**DIRECTIONS:** Your job with the data below is to output exactly the lines from the one holding "M1356,181L1354,128L1359,107V82L1364,70L1363,62L1365,48" down to the one holding "M356,372L388,317L406,300L424,292L443,288L463,289L490,300", both included, and no others.

==== DATA FOR REVIEW ====

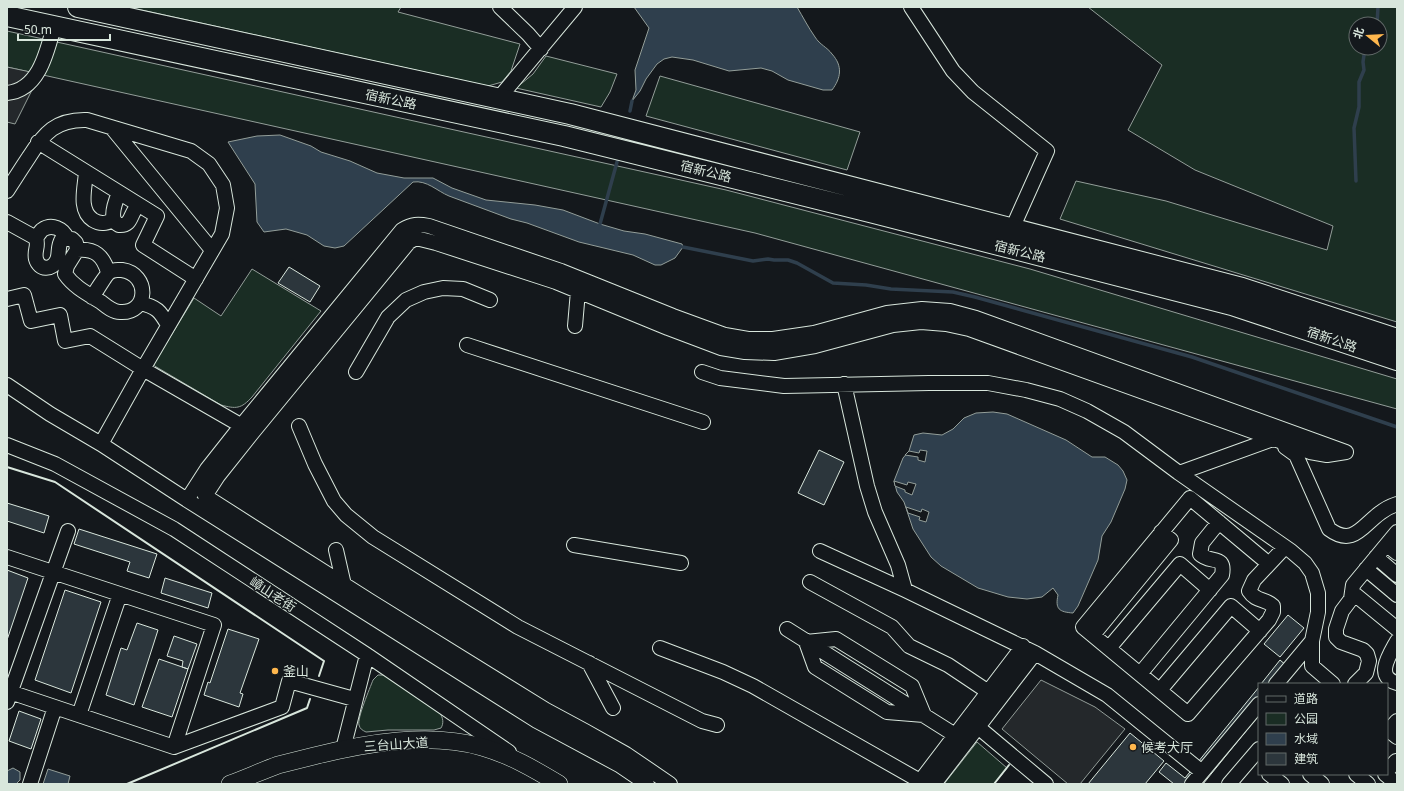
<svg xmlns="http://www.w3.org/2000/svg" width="1404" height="791" font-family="'Noto Sans','Noto Sans SC',sans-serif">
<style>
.green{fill:#1a2d24;stroke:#939e99;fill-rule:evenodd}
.parking{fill:#24282b;stroke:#939e99}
.water{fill:#2f3f4d;stroke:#939e99}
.pier{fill:#14181c;stroke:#939e99}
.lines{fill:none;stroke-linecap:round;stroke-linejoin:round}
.stream{stroke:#2f3f4d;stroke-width:3.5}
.building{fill:#2c363c;stroke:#d8e6dc}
.minor-casing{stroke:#d8e6dc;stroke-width:16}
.major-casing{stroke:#d8e6dc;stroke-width:18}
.highway-casing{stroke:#d8e6dc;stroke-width:22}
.minor{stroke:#14181c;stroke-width:14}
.major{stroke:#14181c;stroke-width:17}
.highway{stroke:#14181c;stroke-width:20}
.wall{stroke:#d8e6dc;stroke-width:2}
.poi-dot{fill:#ffb74d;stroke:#14181c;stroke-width:1.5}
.labels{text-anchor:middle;stroke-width:3;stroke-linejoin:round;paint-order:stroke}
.street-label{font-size:13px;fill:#d8e6dc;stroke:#14181c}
.poi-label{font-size:13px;fill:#d8e6dc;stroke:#14181c;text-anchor:start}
</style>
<rect width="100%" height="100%" fill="#14181c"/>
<!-- green -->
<path class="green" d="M128,7H401L398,12L520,44L511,71L502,82L488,86Z
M1088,7H1397V322L1060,219L1076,181L1166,201L1327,250L1333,226L1195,170L1128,130L1162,65ZM1356,24H1380V48H1356Z
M7,31L726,190L1030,269L1397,379V409L755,233L7,67Z
M546,56L617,74L610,92L601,107L516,88L533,74Z
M660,76L860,132L847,170L646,116Z
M252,269L321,311L252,397C241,409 236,409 221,405L153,365L194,298L221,316Z
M378,675H384L440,713C443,718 444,723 441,728L434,730H388L366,732C362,730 360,729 359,725C357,718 370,688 373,680Z
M977,742L1007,768L994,784H944Z"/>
<!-- parking -->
<path class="parking" d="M7,67L40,74L15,124L7,122Z
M1041,680L1095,707L1125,729L1080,784H1068L1002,729Z"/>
<!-- water -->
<path class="water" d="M634,7H797C803,17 808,27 815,37C820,45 827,47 832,54C843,66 841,78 832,90H823L788,80L772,71L761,68L729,71L693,60L672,57L664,59L657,64L646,79L640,91L632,101L636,90L635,70L649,28Z
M280,135L311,146L321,152L350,161L377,173L404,178H433L452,188L486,200L535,205L563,210L600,224L624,231L645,234L682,244L683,247L675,258L661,265H655L633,255L579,242L527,223L511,219L449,196C437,191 427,180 413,182L344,246L335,248L324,246L307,235L286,229L264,232L257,222L255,184L228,142L257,136Z
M993,412L1007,414L1066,440L1092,457H1105L1118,465L1123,471L1127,480L1125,489L1111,522L1102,536L1098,560L1078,606L1073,613C1059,612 1055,609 1058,595L1053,588L1042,597L1027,599L1008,597L978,588L941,566L931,557L913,529L904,502L897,492L894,481L903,458L909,451L914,435L923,433L942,435L953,429L964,418L976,413Z
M13,768L20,772V780L16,784H8L7,783V771Z
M48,769L70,776L68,784H43Z"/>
<!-- pier -->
<path class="pier" d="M920,450L927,451L925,462L918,460V457L905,455L909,451L919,453Z
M894,481L907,485L908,482L916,484L912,495L905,492V490L895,486Z
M906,507L921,512L922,509L929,512L926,522L919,520L920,517L908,513Z"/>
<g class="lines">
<!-- stream -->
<path class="stream" d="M1377,24L1378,7
M630,111L632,101
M1356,181L1354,128L1359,107V82L1364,70L1363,62L1365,48
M600,224L617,162
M683,247L753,261L768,259L774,260H788L797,263L833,283L866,285L891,289L953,292L975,297L1192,357L1397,427"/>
</g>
<!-- building -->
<path class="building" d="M289,267L320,286L310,302L278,283Z
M819,450L844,462L824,505L798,493Z
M7,503L49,516L44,533L7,521Z
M79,529L157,554L149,578L127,571L130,562L74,544Z
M7,570L28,578L7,640Z
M165,578L212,593L208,608L161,593Z
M65,590L101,602L71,693L35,680Z
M1288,615L1304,628L1280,657L1264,644Z
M137,623L158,630L134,705L106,695L121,648L127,650Z
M228,629L259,639L240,693L243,694L239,707L204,695L208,682L210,683Z
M174,636L197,644L188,669L182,667L183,661L167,656Z
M159,659L188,669L172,717L142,707Z
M1280,660L1294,672L1284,684H1261Z
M1259,687V715L1203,784H1174L1159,772L1166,763L1185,778Z
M19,711L41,719L31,749L9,741Z
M1130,733L1164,761L1145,784H1088Z"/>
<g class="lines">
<!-- minor casing -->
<g class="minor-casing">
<path id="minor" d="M500,7L528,34L541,49
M911,7L953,71L973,92L1047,151L1012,229
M7,93C39,90 47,52 54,26
M499,98L575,7
M112,128L212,250
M38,142L157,216L143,245L196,279
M86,172C85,188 78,210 93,220C101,225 106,223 114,220
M7,191C14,180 21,169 29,157C44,133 56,119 87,120L191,151L209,164L223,185L227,208L222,234L143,369L101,444
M119,193C116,200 111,212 114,220C115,222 117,224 119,225C133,226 129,213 139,205
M7,222L36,238C39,247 34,250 36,259C39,270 52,271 57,260C60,253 57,247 62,239H72L76,243L77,250L67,266L65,274C74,287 88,294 101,302C106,306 113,312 120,312C149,314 150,274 122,270C117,270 114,269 110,272C106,274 96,292 92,297
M36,238C38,235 40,232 42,230C52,223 63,229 67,238
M77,250C95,248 103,256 108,272
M7,299L24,295L31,321L60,315L65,341L90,336L143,369L249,430
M140,303C157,307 160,311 168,325
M575,326L578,291L581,283
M467,345L703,422
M356,372L388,317L406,300L424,292L443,288L463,289L490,300
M702,372L720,378L784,386L929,383H988L1026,390L1060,399L1087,411L1124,432L1179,473L1291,551L1305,563L1312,573L1318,593V612L1312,641V666L1333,684
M844,384L867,486L875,512L898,565L905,590
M7,385L50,414L101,444L187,500
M299,426L315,464L334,501L346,515L373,537L518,627L702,721L717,725
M7,445L55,464L174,529L367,655L509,752
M1285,447L1296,455L1329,529C1353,547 1362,526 1380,513C1385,509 1391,506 1397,504
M1179,473L1273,439L1274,436
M574,545L681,563
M1387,545L1397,553
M336,550L344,585
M820,551L905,590L1035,653L1107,695L1202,772
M7,557L214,625L174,747L10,692
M1376,557L1397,575
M1269,564L1190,498L1083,627L1188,714L1269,620L1273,612V606C1265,598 1256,602 1249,591L1254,580L1285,547
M1366,569L1397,595
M810,582L892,627L909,646L948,665L999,699
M1352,592L1397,629
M787,629L955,735L965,743
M1093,635L1171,540L1161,532
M836,639L912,686L924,715L887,712L815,667L806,642Z
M1397,641C1390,654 1374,677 1397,683
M660,648L723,672L753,686L920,781L924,784
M1109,648L1180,564L1210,590
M589,663L613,708
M1140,674L1222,575C1226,554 1210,564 1200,554L1202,543L1219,522
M1276,684L1312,641
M1355,684L1366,673L1369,661L1367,654L1363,650L1341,642L1336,637V629L1342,611L1351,599L1353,585L1397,532
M1160,690L1231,606L1260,631
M7,702L68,531
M79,715L120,594
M978,727L1046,784
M1387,729L1397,737
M1389,730L1397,721
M174,747L282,707L289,681L354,699
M343,749L367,655
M1387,771L1396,761
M1269,774L1282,784
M1310,774L1322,784
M1356,774L1368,784
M1385,774L1397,784
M30,784L55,707
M647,784L619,765L537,721L187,500L207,469L241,426L402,230C412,224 418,224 429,226L561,271L673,316L725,335L748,339H773L814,333L887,313L922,309L950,311L976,318L1346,452L1327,455L1310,452L969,329L946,324L921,322L893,325L815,346L774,353L745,352L721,348L668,328L556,282L436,243L416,238L409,242L253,432L218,476L205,496L370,601L546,710L585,731L626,754L670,784
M918,784L1023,646
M934,784L1035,653
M1192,784L1259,704
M1229,784L1259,749"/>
</g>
<!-- major casing -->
<g class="major-casing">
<path id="major" d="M230,784C246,778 262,771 278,765C290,762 302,759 314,756C366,743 429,732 482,747C510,755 534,769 559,784"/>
</g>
<!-- highway casing -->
<g class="highway-casing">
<path id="highway" d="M78,7L570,114L1242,288L1397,339
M7,16L564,136L874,213L1232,305L1397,360"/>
</g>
<!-- minor -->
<use href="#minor" class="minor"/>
<!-- major -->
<use href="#major" class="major"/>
<!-- highway -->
<use href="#highway" class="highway"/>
<!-- wall -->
<path class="wall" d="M7,467L55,482L324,661L319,676
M127,784L307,708L310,699
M994,784L1009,765"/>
</g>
<!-- markers -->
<g class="poi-dot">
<circle cx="275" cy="671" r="4"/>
<circle cx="1133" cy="747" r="4"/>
</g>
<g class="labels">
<!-- street labels -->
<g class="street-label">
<text transform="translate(391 99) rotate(12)" y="5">宿新公路</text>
<text transform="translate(706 171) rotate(14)" y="5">宿新公路</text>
<text transform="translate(1020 251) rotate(14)" y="5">宿新公路</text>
<text transform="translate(1332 339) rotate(19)" y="5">宿新公路</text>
<text transform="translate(273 594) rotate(33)" y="5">嶂山老街</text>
<text transform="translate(396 744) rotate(-4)" y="5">三台山大道</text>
</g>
<!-- poi labels -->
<g class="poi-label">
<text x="283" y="676">釜山</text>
<text x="1141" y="752">候考大厅</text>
</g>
</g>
<!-- border -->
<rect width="1404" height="791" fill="none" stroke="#d8e6dc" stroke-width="16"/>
<!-- legend -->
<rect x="1258" y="683" width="130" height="92" fill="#14181c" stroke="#626a69"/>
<rect x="1266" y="696" width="20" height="6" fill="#14181c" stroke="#626a69"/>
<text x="1294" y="703" font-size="12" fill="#d8e6dc">道路</text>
<rect x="1266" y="713" width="20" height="12" fill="#1a2d24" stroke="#626a69"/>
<text x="1294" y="723" font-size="12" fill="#d8e6dc">公园</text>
<rect x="1266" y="733" width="20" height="12" fill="#2f3f4d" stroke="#626a69"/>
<text x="1294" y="743" font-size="12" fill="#d8e6dc">水域</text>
<rect x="1266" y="753" width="20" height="12" fill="#2c363c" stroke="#626a69"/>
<text x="1294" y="763" font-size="12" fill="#d8e6dc">建筑</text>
<!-- north arrow -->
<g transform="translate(1368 36) rotate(288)"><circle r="19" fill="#14181c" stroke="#626a69"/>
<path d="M0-3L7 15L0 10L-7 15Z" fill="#ffb74d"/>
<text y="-6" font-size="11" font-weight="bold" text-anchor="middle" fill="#d8e6dc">北</text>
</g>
<!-- scale -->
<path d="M18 34v6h92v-6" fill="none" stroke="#d8e6dc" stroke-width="2"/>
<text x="24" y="34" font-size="12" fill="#d8e6dc" stroke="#14181c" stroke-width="3" paint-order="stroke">50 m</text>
</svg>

====

**TASK RESPONSE:**
M1356,181L1354,128L1359,107V82L1364,70L1363,62L1365,48
M600,224L617,162
M683,247L753,261L768,259L774,260H788L797,263L833,283L866,285L891,289L953,292L975,297L1192,357L1397,427"/>
</g>
<!-- building -->
<path class="building" d="M289,267L320,286L310,302L278,283Z
M819,450L844,462L824,505L798,493Z
M7,503L49,516L44,533L7,521Z
M79,529L157,554L149,578L127,571L130,562L74,544Z
M7,570L28,578L7,640Z
M165,578L212,593L208,608L161,593Z
M65,590L101,602L71,693L35,680Z
M1288,615L1304,628L1280,657L1264,644Z
M137,623L158,630L134,705L106,695L121,648L127,650Z
M228,629L259,639L240,693L243,694L239,707L204,695L208,682L210,683Z
M174,636L197,644L188,669L182,667L183,661L167,656Z
M159,659L188,669L172,717L142,707Z
M1280,660L1294,672L1284,684H1261Z
M1259,687V715L1203,784H1174L1159,772L1166,763L1185,778Z
M19,711L41,719L31,749L9,741Z
M1130,733L1164,761L1145,784H1088Z"/>
<g class="lines">
<!-- minor casing -->
<g class="minor-casing">
<path id="minor" d="M500,7L528,34L541,49
M911,7L953,71L973,92L1047,151L1012,229
M7,93C39,90 47,52 54,26
M499,98L575,7
M112,128L212,250
M38,142L157,216L143,245L196,279
M86,172C85,188 78,210 93,220C101,225 106,223 114,220
M7,191C14,180 21,169 29,157C44,133 56,119 87,120L191,151L209,164L223,185L227,208L222,234L143,369L101,444
M119,193C116,200 111,212 114,220C115,222 117,224 119,225C133,226 129,213 139,205
M7,222L36,238C39,247 34,250 36,259C39,270 52,271 57,260C60,253 57,247 62,239H72L76,243L77,250L67,266L65,274C74,287 88,294 101,302C106,306 113,312 120,312C149,314 150,274 122,270C117,270 114,269 110,272C106,274 96,292 92,297
M36,238C38,235 40,232 42,230C52,223 63,229 67,238
M77,250C95,248 103,256 108,272
M7,299L24,295L31,321L60,315L65,341L90,336L143,369L249,430
M140,303C157,307 160,311 168,325
M575,326L578,291L581,283
M467,345L703,422
M356,372L388,317L406,300L424,292L443,288L463,289L490,300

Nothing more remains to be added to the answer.